● **Instructions to follow**:
Line count for the string "VERSLAG": state how many lines in the records below hold it, giving only the number.

Page-level text extractions
((
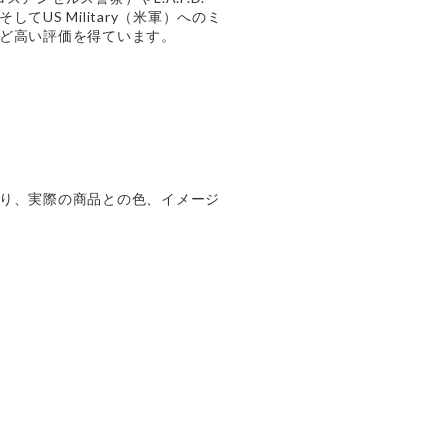
てUS Military（米軍）へのミ
ど高い評価を得ています。
り、実際の商品との色、イメージ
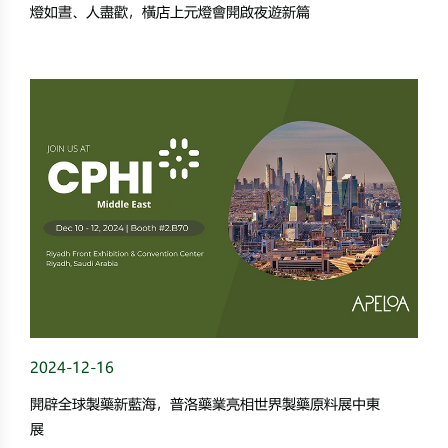
燈如晝、人盡歡，橫店上元燈會開啟夜遊新篇
2024-12-16
開辟全球製藥新藍海，普洛藥業亮相世界製藥原料展中東
展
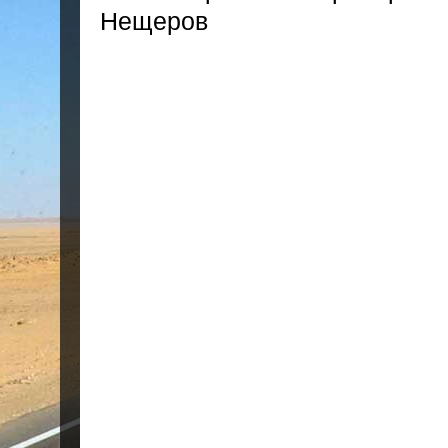
Нещеров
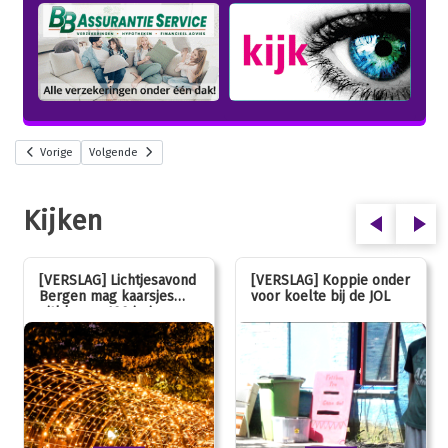
Vorige
Volgende
Kijken
[VERSLAG] Lichtjesavond
[VERSLAG] Koppie onder
Bergen mag kaarsjes
voor koelte bij de JOL
uitblazen: 100 jarig
jubileum!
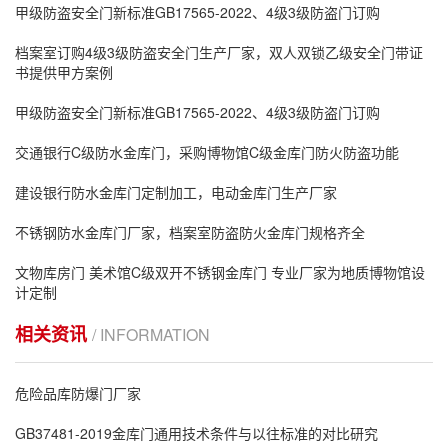
甲级防盗安全门新标准GB17565-2022、4级3级防盗门订购
档案室订购4级3级防盗安全门生产厂家，双人双锁乙级安全门带证
书提供甲方案例
甲级防盗安全门新标准GB17565-2022、4级3级防盗门订购
交通银行C级防水金库门，采购博物馆C级金库门防火防盗功能
建设银行防水金库门定制加工，电动金库门生产厂家
不锈钢防水金库门厂家，档案室防盗防火金库门规格齐全
文物库房门 美术馆C级双开不锈钢金库门 专业厂家为地质博物馆设
计定制
相关资讯
/ INFORMATION
危险品库防爆门厂家
GB37481-2019金库门通用技术条件与以往标准的对比研究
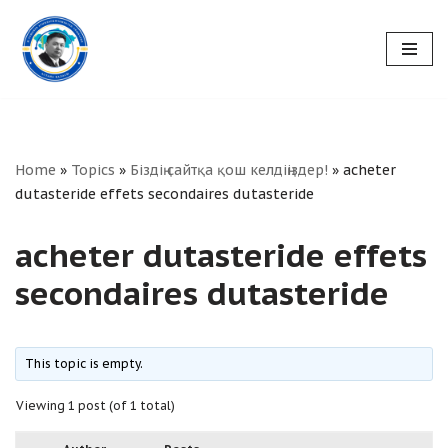
Skip
to
content
Home
»
Topics
»
Біздің сайтқа қош келдіңіздер!
»
acheter
dutasteride effets secondaires dutasteride
acheter dutasteride effets
secondaires dutasteride
This topic is empty.
Viewing 1 post (of 1 total)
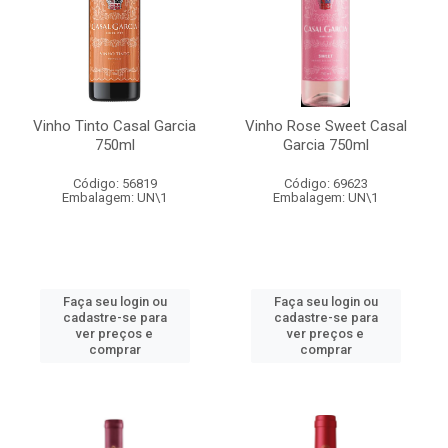
Vinho Tinto Casal Garcia
Vinho Rose Sweet Casal
750ml
Garcia 750ml
Código: 56819
Código: 69623
Embalagem: UN\1
Embalagem: UN\1
Faça seu login ou
Faça seu login ou
cadastre-se para
cadastre-se para
ver preços e
ver preços e
comprar
comprar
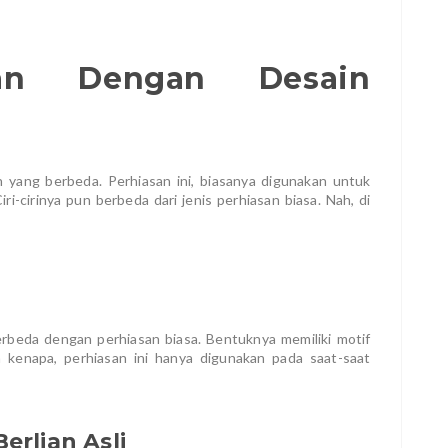
asan Dengan Desain
an yang berbeda. Perhiasan ini, biasanya digunakan untuk
ri-cirinya pun berbeda dari jenis perhiasan biasa. Nah, di
berbeda dengan perhiasan biasa. Bentuknya memiliki motif
 kenapa, perhiasan ini hanya digunakan pada saat-saat
erlian Asli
))
● **Answer to the problem**:
2